Festos is the second most important Minoan Palace found in Crete. It is situated 63 km (39 miles) southwest of Iraklion. It is thought to be the luxurious palace of Rothamanthi, brother of King Minoa. The Palace had to be built twice. The first palace was constructed in 1900 B.C. but an earthquake in 1700 B.C. destroyed it. It was restored in 1650 B.C. and expanded further. However, the new palace did not survive the devastating impact caused by the eruption of the Thira (Santorini) volcano in 1500 B.C. In general, Cretans rebuilt their palaces on top of the ruined ones, always improving them. Faestos is an excellent example of how Cretans used to construct their palaces and societies. It is obvious that in ancient Crete, economy was closely connected to religion, in every aspect of daily life.
Gortys or Gortina or Kortys is situated in the plateau of Messara. The city of Gortis can also be found in the Greek mythology with the names of Ellotis, Larisa and Krimnia. Homer called it Gortys. In classical times, Gortis was strong enough to choose either to become an ally with Knossos or rival it for the domination over Crete. When the Romans invaded the island, the people of Gortina became their allies. Thus, they were the only ones to survive the demolition of Crete’s most famous cities, like Knossos and Festos. Gortys became the most prominent city of Crete, regarded as the capital of the island throughout the Roman era. It was the first city in Crete to become Christian, still growing until Crete was conquered by the Arabs in 863 A.D. Later, during the Venetian era it was abandoned.
A discovery that gives us an insight to the structure of the ancient societies is that of Gortyn Laws. A scripture of legal content was found engraved in a 1.72 meter-high (5.6ft) wall in the ancient city of Gortys. Historians believe that it dates to the 5th century B.C., giving a clear view of the way this society worked. Two parts are particularly interesting. One reveals that the slaves of Gortyna where able to acquire some property under certain circumstances, something unthinkable in other cities of Greece. Another deals with the women of Gortis, who had more privileges than those in the rest of Greece. They could own and sell property, decide for themselves if they want to marry and attend the court without a guardian or other representation, rights that even the women of Athens did not have.

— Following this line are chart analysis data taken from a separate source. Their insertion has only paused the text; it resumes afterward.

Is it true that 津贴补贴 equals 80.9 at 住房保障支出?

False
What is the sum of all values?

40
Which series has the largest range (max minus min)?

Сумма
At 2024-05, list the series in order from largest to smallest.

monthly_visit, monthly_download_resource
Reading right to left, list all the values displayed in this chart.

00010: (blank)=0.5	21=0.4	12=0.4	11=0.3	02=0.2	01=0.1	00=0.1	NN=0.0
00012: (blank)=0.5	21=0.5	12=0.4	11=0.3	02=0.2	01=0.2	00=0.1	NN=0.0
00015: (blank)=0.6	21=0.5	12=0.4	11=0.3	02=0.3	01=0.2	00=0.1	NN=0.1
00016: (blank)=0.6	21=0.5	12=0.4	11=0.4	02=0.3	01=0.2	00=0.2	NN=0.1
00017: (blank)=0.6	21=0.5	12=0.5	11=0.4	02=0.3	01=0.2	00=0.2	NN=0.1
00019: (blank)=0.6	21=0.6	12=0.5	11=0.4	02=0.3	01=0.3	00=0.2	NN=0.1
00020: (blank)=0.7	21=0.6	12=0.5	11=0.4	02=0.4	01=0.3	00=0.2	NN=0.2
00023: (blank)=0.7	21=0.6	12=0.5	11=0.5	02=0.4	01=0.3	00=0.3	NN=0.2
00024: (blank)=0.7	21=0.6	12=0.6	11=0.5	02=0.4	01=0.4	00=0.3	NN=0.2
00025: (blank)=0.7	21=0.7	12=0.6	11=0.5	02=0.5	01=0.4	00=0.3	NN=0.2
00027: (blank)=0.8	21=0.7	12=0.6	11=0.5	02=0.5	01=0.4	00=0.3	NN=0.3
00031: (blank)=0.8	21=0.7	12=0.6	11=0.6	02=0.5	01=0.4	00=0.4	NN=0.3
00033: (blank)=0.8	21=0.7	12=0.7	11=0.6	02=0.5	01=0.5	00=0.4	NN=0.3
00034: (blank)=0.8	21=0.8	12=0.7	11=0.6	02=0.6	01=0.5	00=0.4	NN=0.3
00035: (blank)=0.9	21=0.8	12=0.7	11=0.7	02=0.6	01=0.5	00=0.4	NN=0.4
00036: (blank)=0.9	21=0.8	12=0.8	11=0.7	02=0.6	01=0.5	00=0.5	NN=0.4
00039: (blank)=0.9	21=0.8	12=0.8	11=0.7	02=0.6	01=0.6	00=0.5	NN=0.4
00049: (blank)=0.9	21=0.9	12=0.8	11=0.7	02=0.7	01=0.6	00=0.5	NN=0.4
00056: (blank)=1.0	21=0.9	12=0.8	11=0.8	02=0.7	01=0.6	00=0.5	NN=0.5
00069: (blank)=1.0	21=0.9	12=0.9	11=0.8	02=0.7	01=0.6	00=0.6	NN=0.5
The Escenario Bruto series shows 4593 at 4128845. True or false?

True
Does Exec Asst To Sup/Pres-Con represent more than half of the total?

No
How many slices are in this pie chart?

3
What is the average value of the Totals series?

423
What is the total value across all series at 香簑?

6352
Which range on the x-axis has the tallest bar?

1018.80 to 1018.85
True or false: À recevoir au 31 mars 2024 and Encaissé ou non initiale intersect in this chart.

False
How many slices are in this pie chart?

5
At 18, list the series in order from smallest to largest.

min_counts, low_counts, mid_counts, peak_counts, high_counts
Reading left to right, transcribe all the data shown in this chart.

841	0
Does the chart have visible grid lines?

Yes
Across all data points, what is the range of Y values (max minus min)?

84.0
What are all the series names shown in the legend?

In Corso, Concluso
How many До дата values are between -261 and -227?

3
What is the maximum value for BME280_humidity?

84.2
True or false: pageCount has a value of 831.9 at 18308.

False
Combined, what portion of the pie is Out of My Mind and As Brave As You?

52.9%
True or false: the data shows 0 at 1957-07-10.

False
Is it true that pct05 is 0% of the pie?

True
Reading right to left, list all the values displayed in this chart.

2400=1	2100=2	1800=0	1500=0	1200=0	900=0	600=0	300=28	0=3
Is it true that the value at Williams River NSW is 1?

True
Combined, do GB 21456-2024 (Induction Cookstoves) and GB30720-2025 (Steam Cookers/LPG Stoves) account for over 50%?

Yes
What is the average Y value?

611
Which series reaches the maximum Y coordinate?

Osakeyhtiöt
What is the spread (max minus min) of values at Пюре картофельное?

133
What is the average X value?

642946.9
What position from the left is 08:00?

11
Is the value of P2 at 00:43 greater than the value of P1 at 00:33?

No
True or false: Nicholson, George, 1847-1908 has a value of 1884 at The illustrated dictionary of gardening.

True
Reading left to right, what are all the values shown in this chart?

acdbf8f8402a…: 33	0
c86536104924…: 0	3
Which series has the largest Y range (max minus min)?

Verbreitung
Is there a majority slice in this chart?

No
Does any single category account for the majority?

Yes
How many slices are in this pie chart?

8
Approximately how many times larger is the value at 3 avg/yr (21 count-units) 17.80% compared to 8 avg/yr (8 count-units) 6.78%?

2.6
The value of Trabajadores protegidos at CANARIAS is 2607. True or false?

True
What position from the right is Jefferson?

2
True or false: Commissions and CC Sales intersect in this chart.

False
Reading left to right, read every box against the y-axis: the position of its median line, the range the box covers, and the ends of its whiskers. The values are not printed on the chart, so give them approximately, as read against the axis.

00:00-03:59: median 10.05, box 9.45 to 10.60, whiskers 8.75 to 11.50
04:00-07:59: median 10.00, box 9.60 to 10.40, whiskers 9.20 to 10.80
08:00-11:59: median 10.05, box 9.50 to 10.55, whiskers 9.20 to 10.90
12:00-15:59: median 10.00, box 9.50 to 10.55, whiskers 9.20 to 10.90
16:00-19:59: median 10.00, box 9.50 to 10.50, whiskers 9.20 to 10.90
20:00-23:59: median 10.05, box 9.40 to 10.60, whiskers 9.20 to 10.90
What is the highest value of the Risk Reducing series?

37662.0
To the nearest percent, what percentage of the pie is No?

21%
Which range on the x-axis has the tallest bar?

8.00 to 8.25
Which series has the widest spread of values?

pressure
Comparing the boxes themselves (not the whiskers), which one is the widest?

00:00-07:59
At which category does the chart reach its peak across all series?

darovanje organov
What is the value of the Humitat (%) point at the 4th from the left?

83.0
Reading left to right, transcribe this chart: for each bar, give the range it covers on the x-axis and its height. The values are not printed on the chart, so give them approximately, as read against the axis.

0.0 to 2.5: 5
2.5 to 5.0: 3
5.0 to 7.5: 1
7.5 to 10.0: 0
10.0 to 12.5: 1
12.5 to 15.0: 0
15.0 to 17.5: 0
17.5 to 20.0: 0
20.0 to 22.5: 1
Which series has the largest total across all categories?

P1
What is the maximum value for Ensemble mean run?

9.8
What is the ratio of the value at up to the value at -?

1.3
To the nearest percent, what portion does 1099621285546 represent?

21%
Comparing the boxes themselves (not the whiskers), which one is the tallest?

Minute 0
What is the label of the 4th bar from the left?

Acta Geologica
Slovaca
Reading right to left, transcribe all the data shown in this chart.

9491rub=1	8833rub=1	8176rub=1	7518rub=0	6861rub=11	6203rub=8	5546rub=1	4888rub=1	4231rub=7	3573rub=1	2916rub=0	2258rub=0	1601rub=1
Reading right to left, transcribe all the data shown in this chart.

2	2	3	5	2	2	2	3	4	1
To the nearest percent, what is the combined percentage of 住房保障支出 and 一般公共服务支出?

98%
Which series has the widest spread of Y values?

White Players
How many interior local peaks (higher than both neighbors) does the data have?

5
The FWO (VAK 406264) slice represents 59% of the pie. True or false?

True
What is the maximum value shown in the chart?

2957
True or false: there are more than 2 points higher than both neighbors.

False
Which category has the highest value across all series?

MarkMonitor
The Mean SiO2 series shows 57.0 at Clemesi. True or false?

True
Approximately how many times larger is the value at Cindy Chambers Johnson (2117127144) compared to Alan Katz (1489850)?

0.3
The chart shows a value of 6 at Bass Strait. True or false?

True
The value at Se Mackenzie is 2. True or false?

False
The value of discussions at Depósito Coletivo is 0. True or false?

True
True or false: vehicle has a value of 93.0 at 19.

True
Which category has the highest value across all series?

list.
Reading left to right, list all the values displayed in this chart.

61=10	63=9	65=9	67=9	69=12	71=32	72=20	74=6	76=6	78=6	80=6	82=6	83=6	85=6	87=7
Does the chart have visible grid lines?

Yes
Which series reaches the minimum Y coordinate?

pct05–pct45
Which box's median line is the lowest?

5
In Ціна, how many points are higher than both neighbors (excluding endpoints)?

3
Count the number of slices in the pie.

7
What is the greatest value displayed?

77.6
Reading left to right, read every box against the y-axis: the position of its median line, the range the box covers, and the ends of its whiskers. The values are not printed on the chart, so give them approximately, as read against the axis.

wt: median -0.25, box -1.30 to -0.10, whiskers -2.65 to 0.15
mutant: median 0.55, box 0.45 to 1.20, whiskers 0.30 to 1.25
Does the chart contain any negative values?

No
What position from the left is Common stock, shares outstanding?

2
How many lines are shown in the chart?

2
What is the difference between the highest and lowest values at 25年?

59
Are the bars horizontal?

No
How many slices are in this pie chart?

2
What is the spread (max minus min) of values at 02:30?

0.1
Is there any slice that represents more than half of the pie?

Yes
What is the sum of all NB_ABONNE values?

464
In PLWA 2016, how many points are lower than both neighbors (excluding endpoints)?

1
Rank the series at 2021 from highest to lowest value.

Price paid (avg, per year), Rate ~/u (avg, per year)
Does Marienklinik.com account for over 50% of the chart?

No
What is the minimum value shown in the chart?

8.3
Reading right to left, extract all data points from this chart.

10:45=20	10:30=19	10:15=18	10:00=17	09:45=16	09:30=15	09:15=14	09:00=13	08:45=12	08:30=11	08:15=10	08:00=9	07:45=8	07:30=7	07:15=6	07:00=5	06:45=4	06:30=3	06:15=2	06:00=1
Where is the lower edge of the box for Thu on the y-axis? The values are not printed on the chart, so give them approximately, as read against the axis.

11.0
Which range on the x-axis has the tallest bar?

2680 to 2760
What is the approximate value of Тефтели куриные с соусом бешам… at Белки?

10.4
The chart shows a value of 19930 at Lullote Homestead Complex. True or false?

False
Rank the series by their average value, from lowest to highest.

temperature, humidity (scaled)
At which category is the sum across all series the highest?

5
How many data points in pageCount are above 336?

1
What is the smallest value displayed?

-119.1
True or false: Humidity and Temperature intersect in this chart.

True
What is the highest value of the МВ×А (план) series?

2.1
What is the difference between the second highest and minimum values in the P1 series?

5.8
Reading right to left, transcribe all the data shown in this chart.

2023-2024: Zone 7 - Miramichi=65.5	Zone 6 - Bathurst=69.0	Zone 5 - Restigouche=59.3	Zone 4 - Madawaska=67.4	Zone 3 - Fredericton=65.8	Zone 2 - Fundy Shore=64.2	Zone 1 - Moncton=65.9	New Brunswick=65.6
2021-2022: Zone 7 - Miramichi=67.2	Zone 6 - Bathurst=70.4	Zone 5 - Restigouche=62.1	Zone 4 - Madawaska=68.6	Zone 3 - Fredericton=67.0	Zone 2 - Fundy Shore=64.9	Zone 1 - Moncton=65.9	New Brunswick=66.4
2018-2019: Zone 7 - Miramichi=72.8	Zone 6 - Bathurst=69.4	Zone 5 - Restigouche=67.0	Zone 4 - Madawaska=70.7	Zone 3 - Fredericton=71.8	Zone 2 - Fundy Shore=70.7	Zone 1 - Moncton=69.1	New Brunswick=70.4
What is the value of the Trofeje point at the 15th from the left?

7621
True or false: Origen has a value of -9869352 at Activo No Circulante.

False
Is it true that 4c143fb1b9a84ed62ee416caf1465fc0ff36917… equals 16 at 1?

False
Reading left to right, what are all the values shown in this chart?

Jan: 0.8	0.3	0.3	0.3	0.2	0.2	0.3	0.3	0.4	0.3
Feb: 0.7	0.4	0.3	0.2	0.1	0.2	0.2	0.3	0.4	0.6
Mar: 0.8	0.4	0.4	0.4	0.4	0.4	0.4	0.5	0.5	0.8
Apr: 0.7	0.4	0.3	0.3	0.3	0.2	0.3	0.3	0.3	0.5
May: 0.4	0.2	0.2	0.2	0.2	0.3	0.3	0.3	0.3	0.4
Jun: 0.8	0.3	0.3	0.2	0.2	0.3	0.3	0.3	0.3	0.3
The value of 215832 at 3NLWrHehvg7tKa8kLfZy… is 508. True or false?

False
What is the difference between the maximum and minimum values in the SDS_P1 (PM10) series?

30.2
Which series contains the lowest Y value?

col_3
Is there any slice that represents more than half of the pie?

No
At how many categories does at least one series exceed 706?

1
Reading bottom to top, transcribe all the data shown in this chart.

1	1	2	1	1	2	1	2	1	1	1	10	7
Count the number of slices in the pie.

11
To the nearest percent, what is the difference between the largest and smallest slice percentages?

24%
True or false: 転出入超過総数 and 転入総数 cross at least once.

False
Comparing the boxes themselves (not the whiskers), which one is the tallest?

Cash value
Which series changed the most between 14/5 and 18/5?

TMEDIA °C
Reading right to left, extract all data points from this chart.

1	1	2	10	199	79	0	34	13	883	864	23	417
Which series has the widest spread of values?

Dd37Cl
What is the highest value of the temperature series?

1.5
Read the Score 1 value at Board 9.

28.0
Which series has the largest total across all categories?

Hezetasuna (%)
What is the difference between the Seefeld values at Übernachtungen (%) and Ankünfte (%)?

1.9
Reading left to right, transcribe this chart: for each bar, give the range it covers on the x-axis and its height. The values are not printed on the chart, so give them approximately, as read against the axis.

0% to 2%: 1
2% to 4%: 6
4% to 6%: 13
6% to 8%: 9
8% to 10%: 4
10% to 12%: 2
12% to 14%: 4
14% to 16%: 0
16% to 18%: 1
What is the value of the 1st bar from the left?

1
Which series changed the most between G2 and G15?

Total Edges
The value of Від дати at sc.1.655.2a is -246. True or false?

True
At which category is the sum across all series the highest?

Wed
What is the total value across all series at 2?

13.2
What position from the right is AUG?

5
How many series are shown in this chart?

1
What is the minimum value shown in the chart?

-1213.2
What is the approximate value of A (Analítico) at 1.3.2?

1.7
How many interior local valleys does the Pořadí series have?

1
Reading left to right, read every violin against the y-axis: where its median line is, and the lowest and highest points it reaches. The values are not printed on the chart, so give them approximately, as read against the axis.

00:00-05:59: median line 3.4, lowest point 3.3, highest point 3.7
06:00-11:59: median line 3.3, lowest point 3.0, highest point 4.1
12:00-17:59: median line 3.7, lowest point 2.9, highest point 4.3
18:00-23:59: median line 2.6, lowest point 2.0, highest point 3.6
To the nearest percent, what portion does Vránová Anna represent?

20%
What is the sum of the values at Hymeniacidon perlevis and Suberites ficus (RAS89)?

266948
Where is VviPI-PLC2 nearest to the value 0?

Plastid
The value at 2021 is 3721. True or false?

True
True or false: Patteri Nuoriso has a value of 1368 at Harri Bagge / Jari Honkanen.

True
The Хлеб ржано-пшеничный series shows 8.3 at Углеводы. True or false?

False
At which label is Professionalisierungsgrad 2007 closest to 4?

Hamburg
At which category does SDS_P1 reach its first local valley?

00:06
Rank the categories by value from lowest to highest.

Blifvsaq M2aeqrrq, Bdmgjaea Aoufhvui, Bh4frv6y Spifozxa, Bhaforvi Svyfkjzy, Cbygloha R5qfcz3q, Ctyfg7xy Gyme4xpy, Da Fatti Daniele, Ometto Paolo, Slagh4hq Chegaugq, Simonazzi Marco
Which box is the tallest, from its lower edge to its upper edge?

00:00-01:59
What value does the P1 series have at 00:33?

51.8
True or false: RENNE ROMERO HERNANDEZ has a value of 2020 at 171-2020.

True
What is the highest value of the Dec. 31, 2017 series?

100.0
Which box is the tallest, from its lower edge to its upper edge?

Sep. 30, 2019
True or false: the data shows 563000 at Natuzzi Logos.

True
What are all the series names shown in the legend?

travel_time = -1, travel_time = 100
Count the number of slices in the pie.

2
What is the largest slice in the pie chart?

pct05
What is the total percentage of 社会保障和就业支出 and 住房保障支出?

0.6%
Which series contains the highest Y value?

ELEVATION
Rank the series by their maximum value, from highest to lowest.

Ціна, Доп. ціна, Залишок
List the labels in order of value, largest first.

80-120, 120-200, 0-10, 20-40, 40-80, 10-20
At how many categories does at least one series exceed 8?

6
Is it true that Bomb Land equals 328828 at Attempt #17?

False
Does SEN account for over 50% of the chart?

The Cretan climate is regarded as one of the healthiest and mildest in southern Europe. In general, temperature shifts are gradual in changing seasons. Snow covers the peaks of the mountains, but snow fall in coastal areas is very rare. In fact, snow covered parts of Fragokastelo only twice in living memory, although both times were in the last decade. During the summer, the climate is quite hot and dry.